Personal information
- Full name: Iwona Nina Matkowska
- Born: 28 May 1982 (age 44) Żary, Poland

Medal record
Women's freestyle wrestling
Representing Poland
World Championships
| Silver medal – second place | 2014 Tashkent | 48 kg |
| Bronze medal – third place | 2006 Guangzhou | 48 kg |
European Championships
| Gold medal – first place | 2012 Belgrad | 51 kg |
| Bronze medal – third place | 2008 Tampere | 48 kg |
| Bronze medal – third place | 2010 Baku | 48 kg |
| Bronze medal – third place | 2011 Dortmund | 48 kg |
European Games
| Bronze medal – third place | 2015 Baku | 48 kg |

= Iwona Matkowska =

Polish freestyle wrestler (born 1982)

Iwona Nina Matkowska-Sadowska (Polish pronunciation: ; born 28 May 1982 in Żary) is a Polish freestyle wrestler.

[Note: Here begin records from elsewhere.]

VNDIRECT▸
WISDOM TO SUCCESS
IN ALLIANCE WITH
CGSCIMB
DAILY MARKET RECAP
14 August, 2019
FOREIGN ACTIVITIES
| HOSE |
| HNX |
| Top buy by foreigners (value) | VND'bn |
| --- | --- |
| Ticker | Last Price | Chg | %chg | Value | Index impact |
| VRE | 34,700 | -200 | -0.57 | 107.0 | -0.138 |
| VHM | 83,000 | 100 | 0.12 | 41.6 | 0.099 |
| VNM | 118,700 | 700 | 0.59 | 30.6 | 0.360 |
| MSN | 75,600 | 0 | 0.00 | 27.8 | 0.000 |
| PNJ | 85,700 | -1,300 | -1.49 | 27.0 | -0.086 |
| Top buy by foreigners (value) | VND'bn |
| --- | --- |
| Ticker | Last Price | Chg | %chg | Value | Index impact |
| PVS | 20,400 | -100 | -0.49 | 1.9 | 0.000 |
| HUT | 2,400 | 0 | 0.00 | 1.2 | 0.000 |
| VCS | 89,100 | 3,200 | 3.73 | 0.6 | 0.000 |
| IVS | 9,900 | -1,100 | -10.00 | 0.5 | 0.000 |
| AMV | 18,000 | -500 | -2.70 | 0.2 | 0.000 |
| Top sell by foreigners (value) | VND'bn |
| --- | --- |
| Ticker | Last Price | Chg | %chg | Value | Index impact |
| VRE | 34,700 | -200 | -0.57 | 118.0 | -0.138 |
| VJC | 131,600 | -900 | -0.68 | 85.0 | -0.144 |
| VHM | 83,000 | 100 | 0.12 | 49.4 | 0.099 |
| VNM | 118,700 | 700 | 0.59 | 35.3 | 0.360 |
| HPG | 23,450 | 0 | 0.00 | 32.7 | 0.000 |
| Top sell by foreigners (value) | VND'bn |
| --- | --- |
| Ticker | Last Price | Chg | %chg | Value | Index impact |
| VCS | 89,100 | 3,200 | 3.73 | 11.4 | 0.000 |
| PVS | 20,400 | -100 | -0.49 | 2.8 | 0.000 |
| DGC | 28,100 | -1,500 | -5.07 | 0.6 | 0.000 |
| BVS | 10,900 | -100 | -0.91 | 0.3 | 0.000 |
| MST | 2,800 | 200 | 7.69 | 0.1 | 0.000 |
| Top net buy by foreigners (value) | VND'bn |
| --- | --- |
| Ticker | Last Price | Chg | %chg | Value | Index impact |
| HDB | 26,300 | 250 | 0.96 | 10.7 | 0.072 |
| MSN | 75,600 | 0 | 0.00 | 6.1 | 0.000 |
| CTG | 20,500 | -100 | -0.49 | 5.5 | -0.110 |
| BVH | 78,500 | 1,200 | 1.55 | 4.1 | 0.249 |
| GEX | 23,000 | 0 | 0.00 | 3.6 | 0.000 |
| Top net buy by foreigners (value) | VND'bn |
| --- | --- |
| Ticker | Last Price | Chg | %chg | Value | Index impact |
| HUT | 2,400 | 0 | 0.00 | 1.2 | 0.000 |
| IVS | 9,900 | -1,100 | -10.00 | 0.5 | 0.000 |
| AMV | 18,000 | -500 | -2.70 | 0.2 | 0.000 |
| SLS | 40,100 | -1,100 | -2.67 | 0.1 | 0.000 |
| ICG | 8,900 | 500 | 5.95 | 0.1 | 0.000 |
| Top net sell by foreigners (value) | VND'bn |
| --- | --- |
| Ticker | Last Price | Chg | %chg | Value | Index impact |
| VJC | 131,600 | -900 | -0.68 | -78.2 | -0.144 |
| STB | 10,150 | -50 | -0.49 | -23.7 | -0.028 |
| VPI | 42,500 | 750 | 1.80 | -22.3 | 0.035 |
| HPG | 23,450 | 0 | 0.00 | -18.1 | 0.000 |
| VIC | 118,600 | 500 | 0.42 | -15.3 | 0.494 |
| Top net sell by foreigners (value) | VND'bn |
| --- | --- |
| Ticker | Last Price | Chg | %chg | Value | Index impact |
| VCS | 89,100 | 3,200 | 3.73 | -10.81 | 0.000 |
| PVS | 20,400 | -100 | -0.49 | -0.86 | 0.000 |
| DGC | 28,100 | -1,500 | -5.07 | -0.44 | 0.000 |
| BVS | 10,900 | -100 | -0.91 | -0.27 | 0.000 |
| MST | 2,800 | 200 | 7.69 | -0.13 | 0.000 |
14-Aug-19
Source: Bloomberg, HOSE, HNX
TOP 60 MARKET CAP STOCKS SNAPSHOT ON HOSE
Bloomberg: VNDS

She competed in the freestyle 48 kg event at the 2012 Summer Olympics; after beating Patricia Bermúdez in the qualifications and Davaasükhiin Otgontsetseg in the 1/8 finals, she was defeated by Mariya Stadnik in the quarterfinals and eliminated by Clarissa Chun in the repechage round. In June 2015, she competed in the inaugural European Games, for Poland in wrestling, more specifically, Women's Freestyle in the 48 kilogram range. She earned a bronze medal.

In March 2021, she competed at the European Qualification Tournament in Budapest, Hungary hoping to qualify for the 2020 Summer Olympics in Tokyo, Japan.